L'enquête démontrera que le véhicule avait un problème mécanique qui faisait en sorte que même une fois la transmission en position « stationnement », elle pouvait être dans les faits au « neutre », ce qui laissait le véhicule libre d'avancer sur une pente légère, comme ce fut le cas.
Analyse du DPCP
La preuve au dossier d'enquête permet d'exclure tout usage de la force par les policiers comme élément contributif du décès.
En outre, elle ne permet pas de conclure que les policiers impliqués ont fait preuve de négligence criminelle.
En matière de négligence criminelle, il est interdit à une personne d'accomplir un geste ou d'omettre de poser un geste que la loi exige qu'il pose, lorsque cela montre une insouciance déréglée ou téméraire à l'égard de la vie ou de la sécurité d'autrui.

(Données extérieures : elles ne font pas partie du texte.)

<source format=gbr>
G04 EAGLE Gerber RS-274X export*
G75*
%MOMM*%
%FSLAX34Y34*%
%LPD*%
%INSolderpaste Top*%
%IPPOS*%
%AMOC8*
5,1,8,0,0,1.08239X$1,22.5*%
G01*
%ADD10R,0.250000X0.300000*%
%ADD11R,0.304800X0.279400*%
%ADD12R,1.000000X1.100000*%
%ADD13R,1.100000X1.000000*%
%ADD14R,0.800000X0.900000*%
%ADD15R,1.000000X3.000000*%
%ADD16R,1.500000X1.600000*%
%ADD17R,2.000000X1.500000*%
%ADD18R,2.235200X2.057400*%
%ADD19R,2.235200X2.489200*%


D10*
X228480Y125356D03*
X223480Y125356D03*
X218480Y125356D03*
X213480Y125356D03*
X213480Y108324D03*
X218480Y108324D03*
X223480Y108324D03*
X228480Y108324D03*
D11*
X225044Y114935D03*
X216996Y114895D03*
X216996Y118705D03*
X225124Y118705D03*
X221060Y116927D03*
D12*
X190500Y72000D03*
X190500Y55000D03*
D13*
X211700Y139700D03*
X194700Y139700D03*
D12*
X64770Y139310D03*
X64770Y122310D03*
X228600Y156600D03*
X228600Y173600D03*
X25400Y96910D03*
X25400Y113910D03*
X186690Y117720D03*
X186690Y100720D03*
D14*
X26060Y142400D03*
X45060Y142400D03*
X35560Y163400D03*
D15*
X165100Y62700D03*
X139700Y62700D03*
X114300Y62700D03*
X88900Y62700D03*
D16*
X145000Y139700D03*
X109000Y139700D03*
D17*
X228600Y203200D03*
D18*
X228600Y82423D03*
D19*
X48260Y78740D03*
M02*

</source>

La simple négligence dans l'accomplissement d'un acte, ou le fait de ne pas remplir une obligation imposée par la loi, sont toutefois insuffisants pour conclure à la négligence criminelle. La conduite doit représenter « un écart marqué et important par rapport à la conduite d'une personne raisonnablement prudente », distinguant ainsi la faute civile de la faute criminelle.
Par ailleurs, la négligence criminelle ne constitue pas une infraction autonome. Toute forme de contribution à la mort ou aux lésions corporelles n'est pas criminelle. Pour être punissables, les gestes ou les omissions doivent avoir contribué de façon appréciable, c'est-à-dire plus que mineure aux lésions corporelles ou encore au décès d'une autre personne.
L'analyse de l'ensemble de la preuve au dossier d'enquête révèle qu'en arrivant sur place, le policier qui conduisait le véhicule a bien mis le levier de vitesse de la transmission en position « stationnement » avant de quitter le véhicule. D'autre part, ni le conducteur ni son passager n'avaient connaissance de la défectuosité mécanique.
Conséquemment, à la suite de son analyse, le DPCP est d'avis que la preuve ne révèle pas la commission d'un acte criminel par les policiers du CPRK impliqués dans cet événement.
Le Directeur des poursuites criminelles et pénales
Le DPCP fournit, au nom de l'État, un service de poursuites criminelles et pénales indépendant, contribuant à assurer la protection de la société, dans le respect de l'intérêt public et des intérêts légitimes des victimes.
Chaque dossier soumis au DPCP est analysé avec rigueur et impartialité. La norme qui guide les procureurs concernant l'opportunité d'entreprendre une poursuite est prévue à la directive ACC-3. En droit criminel, le fardeau de la preuve que doit satisfaire la poursuite est très exigeant. En raison du principe de la présomption d'innocence, la poursuite doit en effet faire une démonstration hors de tout doute raisonnable de la culpabilité de l'accusé devant le tribunal.
La décision de poursuivre ou non est une décision discrétionnaire prise par le procureur dans l'exécution de ses obligations professionnelles sans crainte d'ingérence judiciaire ou politique et sans céder à la pression médiatique. Par ailleurs, ce n'est pas la tâche du procureur de se prononcer sur une possible faute civile ou déontologique. Il ne cherche que les éléments lui permettant de conclure qu'un acte criminel a été commis et de déterminer s'il peut raisonnablement en faire la preuve. Il ne lui appartient pas non plus de formuler des commentaires ou des recommandations concernant les méthodes d'intervention policière.
La publication des motifs qui étayent la décision de ne pas porter d'accusation dans certains dossiers revêt un caractère exceptionnel et s'appuie sur des lignes directrices.